Protesters walk by burning cars during clashes with riot police on the sideline of a protest of Yellow vests (Gilets jaunes) against rising oil prices and living costs, on December 1, 2018 in Paris. (ABDULMONAM EASSA/AFP/Getty Images)

Paris police said 412 people were arrested and at least 133 were injured and as protesters ripped through city streets in the capital over the weekend in what is being called the one of the "worst disturbances the capital has seen since 1968," according to Reuters news.

What happened?

The protesters, upset with increasing taxes and the high cost of living, rioted Saturday in one of the city’s most popular tourist areas, according to published reports. Activists torched cars, banks and houses; smashed windows, looted stores, threw rocks at police and tagged the Arc de Triomphe with multi-colored graffiti. A website for the monument stated Sunday that it is "closed until further notice."

Police used with tear gas and a water cannon to disperse protesters and closed down "dozens of streets and Metro stations to contain the riot,” the Associated Press reported.

On Sunday morning, city employees began cleaning up the damages, including graffiti on the Arc de Triomphe, the Associated Press reported. Nearby streets were filled with debris and burned cars.

French President Emmanuel Macron planned to hold an emergency security meeting Sunday with his prime minister and interior minister. Macron, who has returned to his country from the G-20 summit meeting in Argentina, told media that those responsible for the violence and the damages will be held accountable.

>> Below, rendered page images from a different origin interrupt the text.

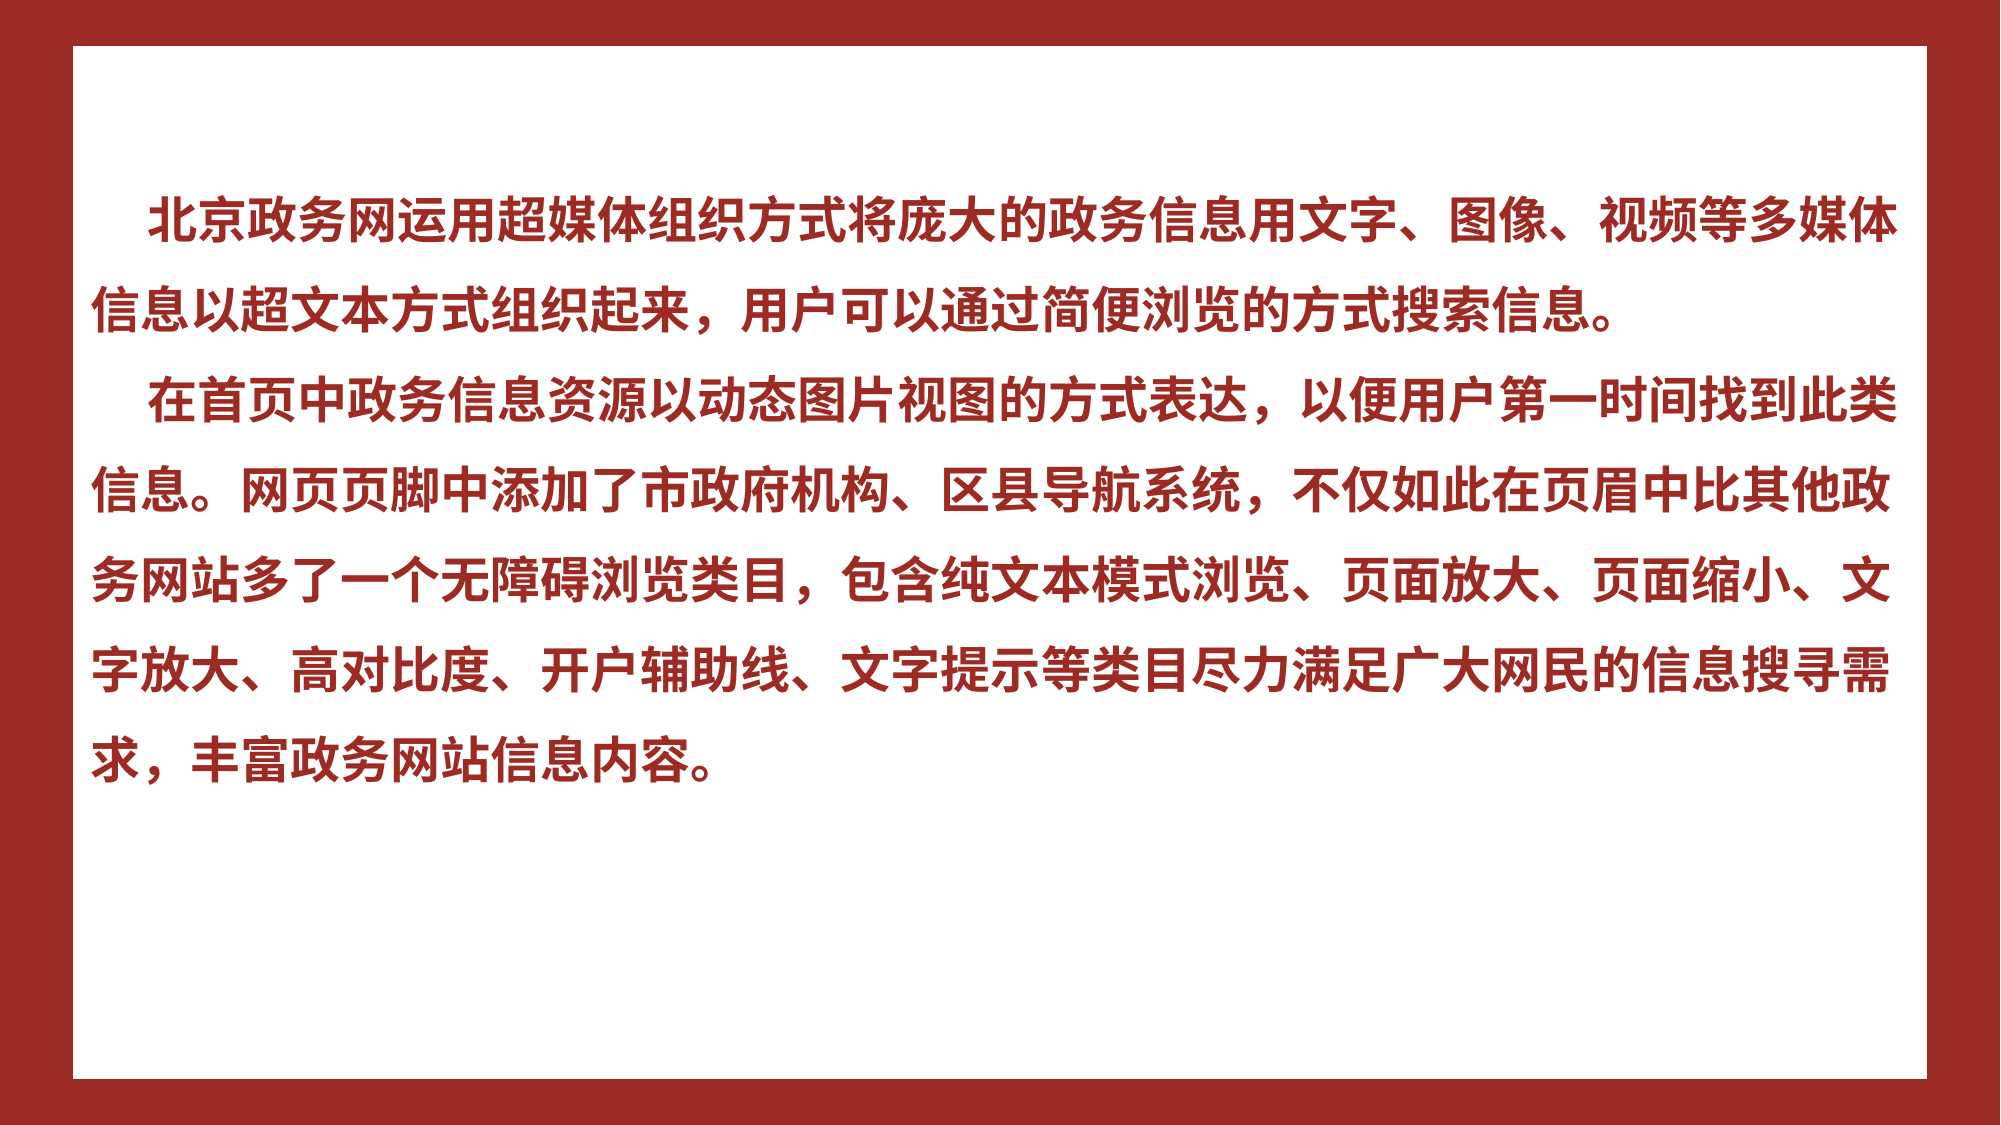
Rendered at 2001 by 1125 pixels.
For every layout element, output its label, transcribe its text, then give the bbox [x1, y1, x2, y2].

text_box 北京政务网运用超媒体组织方式将庞大的政务信息用文字、图像、视频等多媒体信息以超文本方式组织起来，用户可以通过简便浏览的方式搜索信息。 在首页中政务信息资源以动态图片视图的方式表达，以便用户第一时间找到此类信息。网页页脚中添加了市政府机构、区县导航系统，不仅如此在页眉中比其他政务网站多了一个无障碍浏览类目，包含纯文本模式浏览、页面放大、页面缩小、文字放大、高对比度、开户辅助线、文字提示等类目尽力满足广大网民的信息搜寻需求，丰富政务网站信息内容。 [75, 151, 1925, 665]
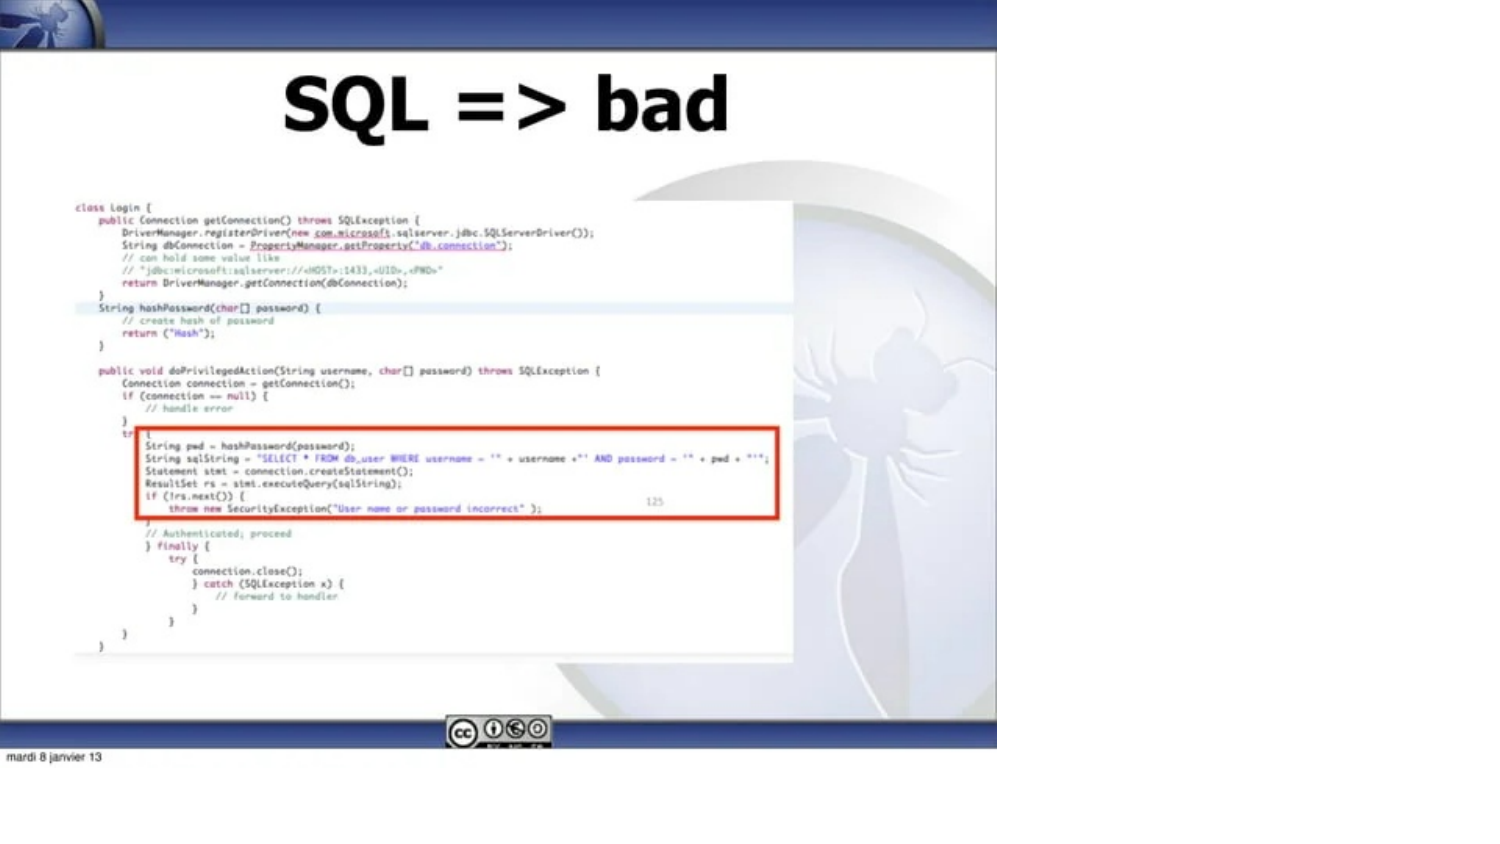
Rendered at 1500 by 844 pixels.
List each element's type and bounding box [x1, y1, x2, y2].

picture [0, 0, 997, 768]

On Sunday morning, Paris crews began cleaning up the shells of burnt cars sitting on scorched pavement,according to reports.

Government spokesman Benjamin Griveaux did not rule out imposing a state of emergency, something two police unions support. All possible options are expected to be considered.

What else did Macron say?

Speaking from the G20 meeting in Argentina, Macron said he would “never accept violence.”

He added: “No cause justifies that security forces are attacked, shops pillaged, public or private buildings set on fire, pedestrians or journalists threatened or that the Arc de Triomphe is sullied.”

The president said the peaceful demonstrators concerns are legitimate and he would hear their “anger."

Of the more than 400 arrested, 300 were still in police custody on Sunday, according to The Guardian. One protester is in a coma.

“Slogans painted along Paris’s most expensive streets on Saturday slammed the young, centrist, pro-business president as a symbol of an elite cut off from the people,” The Guardian reported.

About 5,000 peaceful demonstrators marched down the Champs Élysées on Saturday. Some carried roses while others shouted, “Macron, resign!”  and sang the national anthem, according to the Guardian.

The protest turned violent after groups of "masked men" appeared and began causing damage, the report states.